Abstract 5193: Syndecan-1 is Protective in Atherosclerosis
Background: Syndecan-1 is a cell surface heparan sulfate proteoglycan characterized by highly regulated expression during development, neoplasia, and wound repair. The biological function of syndecan-1 is primarily exerted via pendant glycosaminoglycans that sequester and regulate the activity of heparin-binding growth factors and chemokines.
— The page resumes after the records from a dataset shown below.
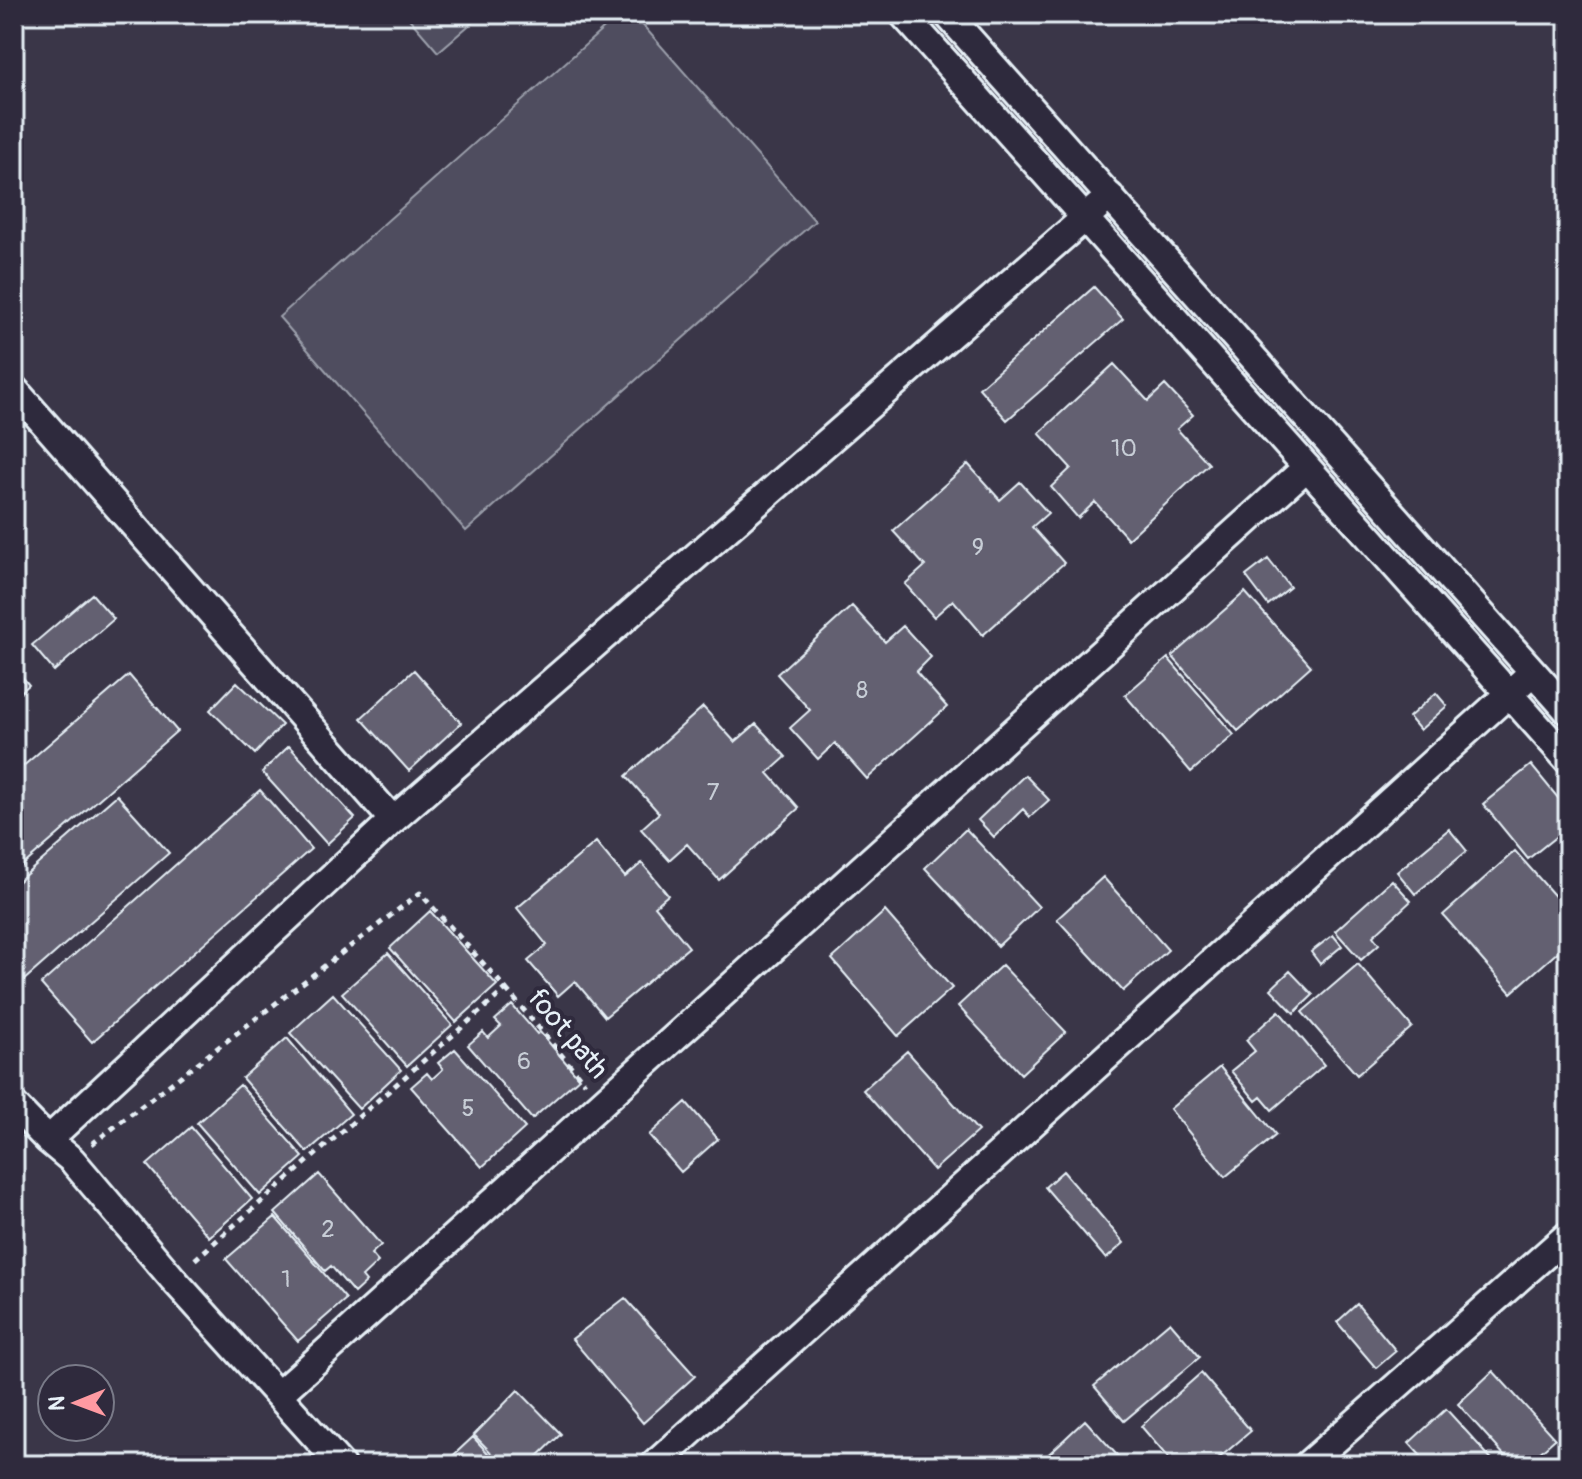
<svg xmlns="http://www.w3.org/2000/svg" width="1582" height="1479" font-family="Pangolin,sans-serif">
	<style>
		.green { fill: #504e5f; stroke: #9ca0ac; stroke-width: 2 }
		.building { fill: #636171; stroke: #e8f1f8; stroke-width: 2 }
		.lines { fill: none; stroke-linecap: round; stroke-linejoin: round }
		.street-casing { stroke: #e8f1f8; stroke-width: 32 }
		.path { stroke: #e8f1f8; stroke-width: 5; stroke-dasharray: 6 6; stroke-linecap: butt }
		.street { stroke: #2f2a3d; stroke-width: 26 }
		.labels { text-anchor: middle; stroke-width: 8; stroke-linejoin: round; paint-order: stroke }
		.number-label { font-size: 24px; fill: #c7cdd6 }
		.street-label { font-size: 28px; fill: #e8f1f8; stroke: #2f2a3d }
	</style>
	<rect width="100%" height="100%" fill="#3a3648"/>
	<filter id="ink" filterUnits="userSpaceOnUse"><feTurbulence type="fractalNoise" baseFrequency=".0125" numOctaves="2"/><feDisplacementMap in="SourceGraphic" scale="16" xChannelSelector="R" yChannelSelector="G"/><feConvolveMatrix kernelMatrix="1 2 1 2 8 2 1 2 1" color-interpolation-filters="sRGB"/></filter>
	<g filter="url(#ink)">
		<path class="green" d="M 405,14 L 482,14 L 438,52 Z
			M 620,14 L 633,14 L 815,221 L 466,531 L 279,317 Z"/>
		<path class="building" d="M 1094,287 L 1123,319 L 1007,420 L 979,388 Z
			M 1114,364 L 1148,401 L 1165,385 L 1193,415 L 1177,429 L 1209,464 L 1128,539 L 1095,502 L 1078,518 L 1051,487 L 1071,468 L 1039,433 Z
			M 968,464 L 1000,500 L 1020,482 L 1048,513 L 1032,527 L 1064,563 L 983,635 L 953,600 L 934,617 L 905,584 L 925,566 L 893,531 Z
			M 1268,559 L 1290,587 L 1268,605 L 1246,576 Z
			M 1245,592 L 1311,666 L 1238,731 L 1172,656 Z
			M 92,594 L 114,619 L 54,671 L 32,645 Z
			M 852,606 L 885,642 L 903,626 L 931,657 L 916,672 L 947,707 L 867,779 L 835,743 L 818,759 L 790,728 L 810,710 L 777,674 Z
			M 1168,658 L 1234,735 L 1191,772 L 1125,695 Z
			M 14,667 L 29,685 L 14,698 Z
			M 414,670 L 461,723 L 409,771 L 361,718 Z
			M 129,675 L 177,731 L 14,873 L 14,774 Z
			M 237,682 L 282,725 L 255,754 L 210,710 Z
			M 1436,693 L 1447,706 L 1420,730 L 1409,717 Z
			M 703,707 L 735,742 L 756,724 L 786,757 L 768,773 L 799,808 L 719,880 L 687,844 L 669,860 L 641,829 L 659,813 L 626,776 Z
			M 289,746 L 355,818 L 327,844 L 262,772 Z
			M 1531,765 L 1568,810 L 1568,827 L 1528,859 L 1483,804 Z
			M 1025,775 L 1049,800 L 1030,817 L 1023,809 L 994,837 L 978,820 Z
			M 260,790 L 311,849 L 92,1042 L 41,984 Z
			M 117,795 L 169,853 L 23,981 L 14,970 L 14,885 Z
			M 966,829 L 1039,907 L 998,946 L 925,868 Z
			M 1449,829 L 1467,851 L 1415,894 L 1397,872 Z
			M 596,842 L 625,877 L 642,863 L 668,895 L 655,906 L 689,947 L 605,1017 L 575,981 L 558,996 L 528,961 L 547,945 L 517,908 Z
			M 1515,851 L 1568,911 L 1568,943 L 1511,993 L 1443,915 Z
			M 1103,877 L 1168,950 L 1123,991 L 1057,919 Z
			M 1392,880 L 1411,901 L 1373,936 L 1379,944 L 1361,960 L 1335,931 Z
			M 430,911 L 497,985 L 456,1022 L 390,948 Z
			M 885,911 L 952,988 L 898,1036 L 832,959 Z
			M 1333,935 L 1342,946 L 1320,964 L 1311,952 Z
			M 388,953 L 452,1025 L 407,1066 L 342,993 Z
			M 1358,964 L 1412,1027 L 1357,1075 L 1302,1012 Z
			M 1002,965 L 1066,1032 L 1021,1074 L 958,1006 Z
			M 1290,971 L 1313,995 L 1294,1013 L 1271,989 Z
			M 333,994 L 401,1070 L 359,1109 L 290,1033 Z
			M 512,1005 L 537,1034 L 540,1032 L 579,1078 L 532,1119 L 468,1045 L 483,1032 L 488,1038 L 501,1026 L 495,1020 Z
			M 1279,1011 L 1324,1065 L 1272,1110 L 1261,1097 L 1256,1101 L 1231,1071 L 1255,1051 L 1246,1040 Z
			M 287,1038 L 351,1114 L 307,1152 L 242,1078 Z
			M 455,1049 L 525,1128 L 482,1167 L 411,1087 L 427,1073 L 432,1079 L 443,1069 L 438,1063 Z
			M 907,1051 L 978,1131 L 934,1170 L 863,1090 Z
			M 1220,1067 L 1276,1135 L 1225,1177 L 1170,1109 Z
			M 240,1085 L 303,1157 L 260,1195 L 197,1123 Z
			M 686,1102 L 718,1139 L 681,1172 L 649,1135 Z
			M 191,1127 L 252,1199 L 209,1237 L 147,1165 Z
			M 1063,1171 L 1124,1243 L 1106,1259 L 1045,1187 Z
			M 319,1174 L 381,1245 L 371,1254 L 378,1262 L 362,1277 L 366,1282 L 354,1293 L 331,1266 L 325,1271 L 275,1213 Z
			M 275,1217 L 346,1299 L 298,1341 L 226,1259 Z
			M 625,1298 L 695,1376 L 643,1423 L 572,1339 Z
			M 1357,1304 L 1396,1351 L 1376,1368 L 1337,1322 Z
			M 1170,1322 L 1200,1357 L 1124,1421 L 1094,1386 Z
			M 1493,1371 L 1555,1439 L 1526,1465 L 1513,1465 L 1458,1404 Z
			M 1201,1373 L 1251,1431 L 1211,1465 L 1174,1465 L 1141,1426 Z
			M 518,1390 L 561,1434 L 529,1465 L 503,1465 L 474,1435 Z
			M 1446,1409 L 1497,1465 L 1429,1465 L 1409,1443 Z
			M 1085,1420 L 1126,1465 L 1037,1465 Z
			M 473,1437 L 499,1465 L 443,1465 Z"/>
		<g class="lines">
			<g class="street-casing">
				<path id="street" d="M 903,14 L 1568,760
					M 947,14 L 1568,711
					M 14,389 L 393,820
					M 14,1105 L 48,1140 L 72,1160 L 173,1279 L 341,1465
					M 48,1140 L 393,820 L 1110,196
					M 278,1395 L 1307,467
					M 654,1465 L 1533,672
					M 1307,1465 L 1568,1235"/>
			</g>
			<path class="path" d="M 506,989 L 585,1083
				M 92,1144 L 420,893 L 506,989 L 192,1262"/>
			<use href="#street" class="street"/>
		</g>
	</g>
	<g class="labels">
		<g class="number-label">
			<text x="1124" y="456">10</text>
			<text x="978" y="555">9</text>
			<text x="862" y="698">8</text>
			<text x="713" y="800">7</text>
			<text x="524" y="1069">6</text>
			<text x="468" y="1116">5</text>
			<text x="328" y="1237">2</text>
			<text x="286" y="1287">1</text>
		</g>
		<g class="street-label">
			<text transform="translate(569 1033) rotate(50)" y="10">foot path</text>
		</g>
	</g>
	<rect width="1582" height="1479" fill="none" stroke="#2f2a3d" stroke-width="48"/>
	<rect x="24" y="24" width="1534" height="1431" fill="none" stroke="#e8f1f8" stroke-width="3" filter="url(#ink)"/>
	<g transform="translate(76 1403) rotate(269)"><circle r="38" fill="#2f2a3d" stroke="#797a88" stroke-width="2"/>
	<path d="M0-6L14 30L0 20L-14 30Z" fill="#ff9aa2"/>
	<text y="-12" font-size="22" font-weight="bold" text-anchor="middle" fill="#e8f1f8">N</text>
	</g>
</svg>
Several studies have documented a protective role for syndecan-1 in inflammatory disease; however, the functional role syndecan-1 in atherosclerotic lesion formation has not been previously investigated.
Methods: Standard cross-breeding was used to generate ApoE−/−Sdc-1−/− double knockout mice which were maintained on a Western diet for 8 weeks to induce atherosclerotic lesion formation, results were compared to ApoE−/− Sdc-1+/+mice (n=19 each group). Brachiocephalic lesion area was quantified in 3 consecutive (hematoxylin and eosin stained) tissue sections with a 50 μm interval distance. Standard immunohistochemistry was used to characterize both murine and human atherosclerotic tissue samples. Serum was collected at 8 weeks via cardiac puncture, circulating levels of syndecan-1 were analyzed using slot blot analysis with mAb against mouse syndecan-1 (281–1).
Results: A significant increase in atherosclerotic lesion area was measured in ApoE−/−Sdc-1−/−mice verses ApoE−/−Sdc-1+/+(88.03±8.66 vs. 57.40±8.08, P < 0.05). Atherogenic animals expressed syndecan-1 positive macrophages in early lesions and advanced lipid cores, correlative staining with human carotid plaques revealed infiltration of syndecan-1 positive macrophages in all specimens. Serum syndecan-1 was undetectable in native mouse serum, soluble syndecan-1 was observed in all mice after 8 week enrollment on the Western diet.
Conclusions: The expression of syndecan-1 is significantly increased in the vascular wall of atherogenic mice and is present in human carotid plaque specimens. ApoE−/−Sdc-1+/+displayed a significant decrease in lesion area verses ApoE−/−Sdc-1−/− mice, syndecan-1 may be an important endogenous modulator of vascular inflammation.